Do you mind elaborating on your process for ‘tagging’?
I’ve been looking for some type of solution to send a url to something which can then scrape the URL.
Currently my process is to just send it to myself on a self hosted Zulip server (Slack like alternative) but I find it a bit cumbersome.
I’ve been considering an email based system after reading a blogpost from Stephen Wolfram someone posted recently here but I‘ve been looking for what others have done as well.
It is not really automated, more like a few places where I collect links from:
* starred items on FreshRSS, I have a script that can extract them and reset.
* email folder in Thunderbird. On Android I use "Share as" and send emails to myself
* Bookmark folder in Brave. This gets synced from all my devices
* Paper notes with timestamp on youtube videos and podcasts. I like to listen while running, this is simple stupid method. I would like some sort of "clicker", where I just press button to tag timestamp and video, but never got time to do that.
* Paper notes with quotes from books and other PDFs I read. I have to manually find relevant URLs. This will feed new books into my system.

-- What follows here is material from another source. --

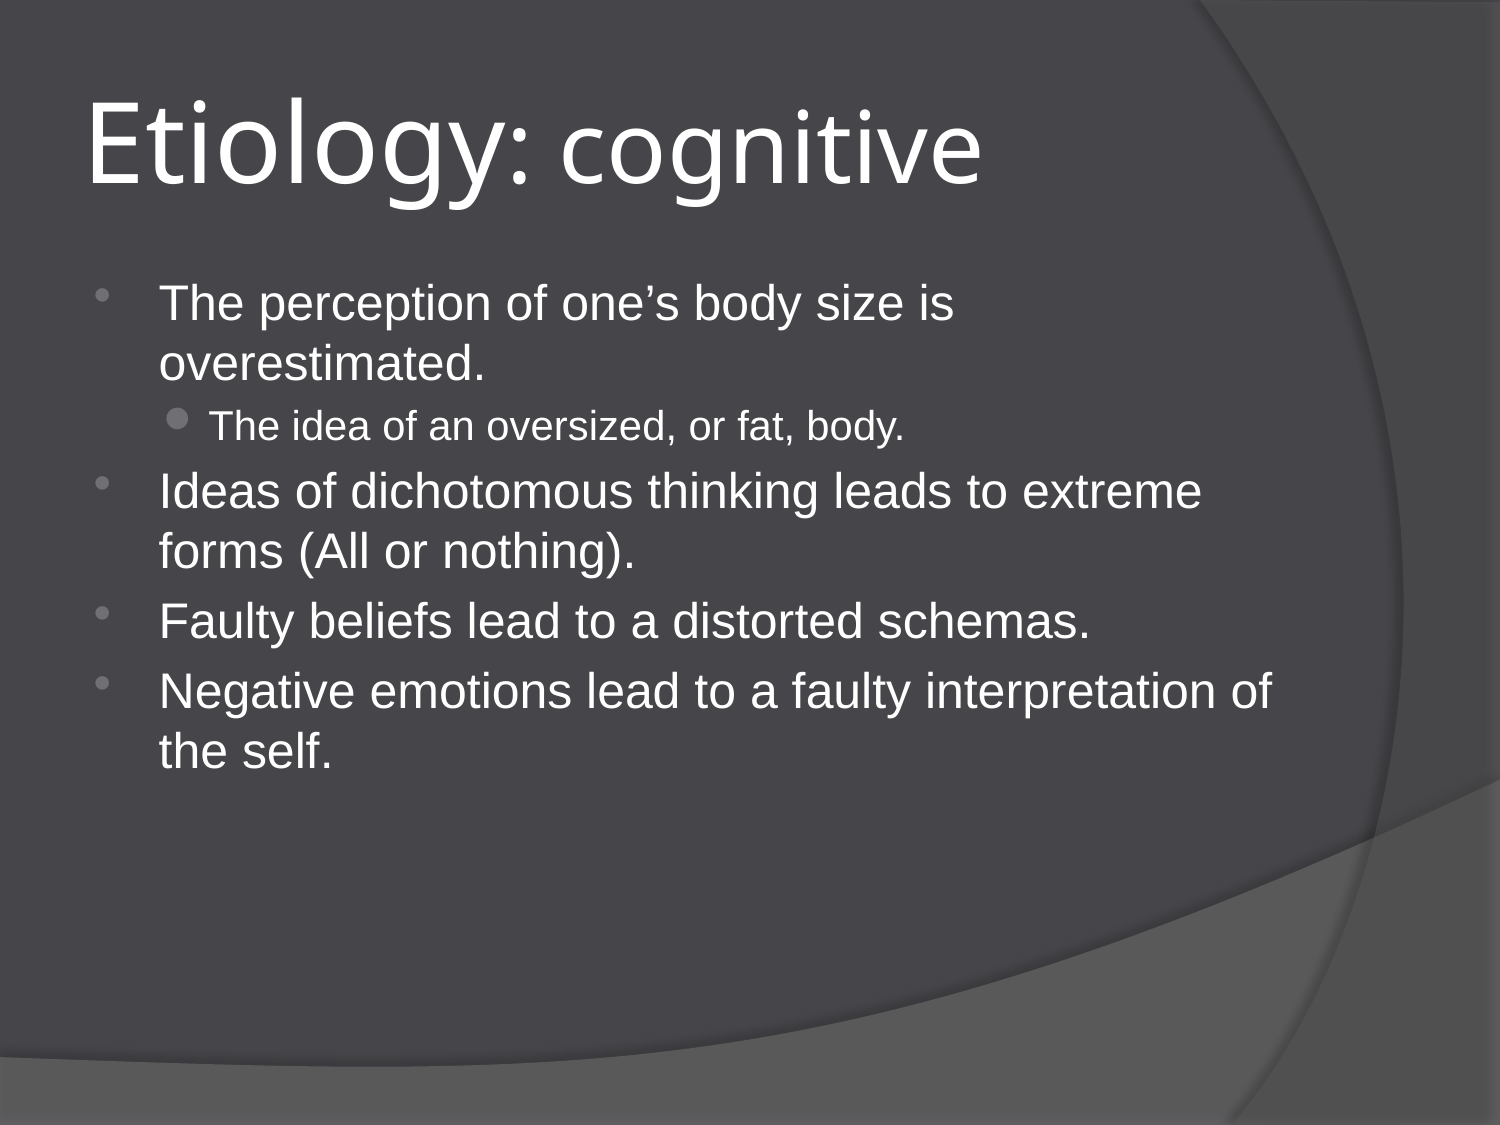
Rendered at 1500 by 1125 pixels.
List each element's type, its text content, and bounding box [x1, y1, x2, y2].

list The perception of one’s body size is overestimated. The idea of an oversized, or fat, body. Ideas of dichotomous thinking leads to extreme forms (All or nothing). Faulty beliefs lead to a distorted schemas. Negative emotions lead to a faulty interpretation of the self. [75, 262, 1300, 1005]
title Etiology: cognitive [75, 45, 1300, 233]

* Google Keep snippets. I never degoogled myself, this is pretty nice app.
* Photos from my phone. I go through that periodically.
Every a few days I go through all of that, and compile it into list of URLs. Some of that is automated (FreshRSS, Google Keep), but it is manual job.
Downloading and processing with LLM takes about two days (I use CPU, about 1000 articles weekly). I run that on my laptop over weekend. LLM generates keywords and links it with my existing notes. Larger documents have summaries with links.
Software consultant. I like to group topics (like new Kafka release) together and read it all at once, rather than slow trickle over two weeks. I also like to have my sources directly linked with notes. Offline archive is just easiest way.
I started working on my own system after Google Reader shutdown in 2013. And I really hate ads.
I love you, will you marry me?
Can you make the rest of the web like this? That would be awesome.